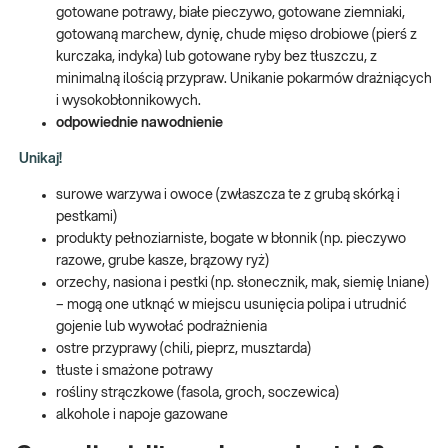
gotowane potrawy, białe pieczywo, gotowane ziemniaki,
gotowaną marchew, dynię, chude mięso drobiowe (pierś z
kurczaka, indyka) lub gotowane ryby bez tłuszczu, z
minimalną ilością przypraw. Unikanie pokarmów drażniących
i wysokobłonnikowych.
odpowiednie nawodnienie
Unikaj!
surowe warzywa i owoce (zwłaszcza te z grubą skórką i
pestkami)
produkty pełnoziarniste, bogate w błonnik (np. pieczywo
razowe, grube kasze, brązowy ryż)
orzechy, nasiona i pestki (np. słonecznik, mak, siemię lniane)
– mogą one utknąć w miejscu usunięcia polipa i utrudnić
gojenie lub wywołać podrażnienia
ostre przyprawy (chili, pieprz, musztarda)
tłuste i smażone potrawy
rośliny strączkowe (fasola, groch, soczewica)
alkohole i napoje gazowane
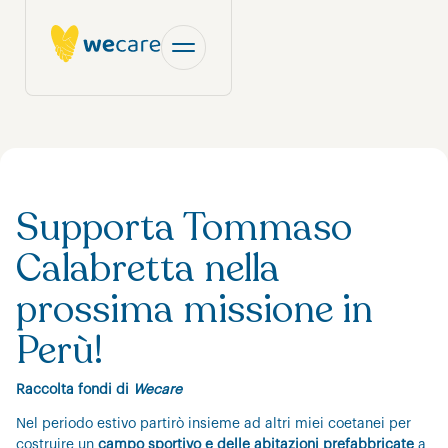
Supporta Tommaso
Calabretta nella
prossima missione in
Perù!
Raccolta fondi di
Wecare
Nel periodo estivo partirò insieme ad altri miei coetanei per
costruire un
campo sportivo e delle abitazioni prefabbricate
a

--

Once you have read through the entries above, state how many lines hold the word "gotowane", giving nothing but the number.

2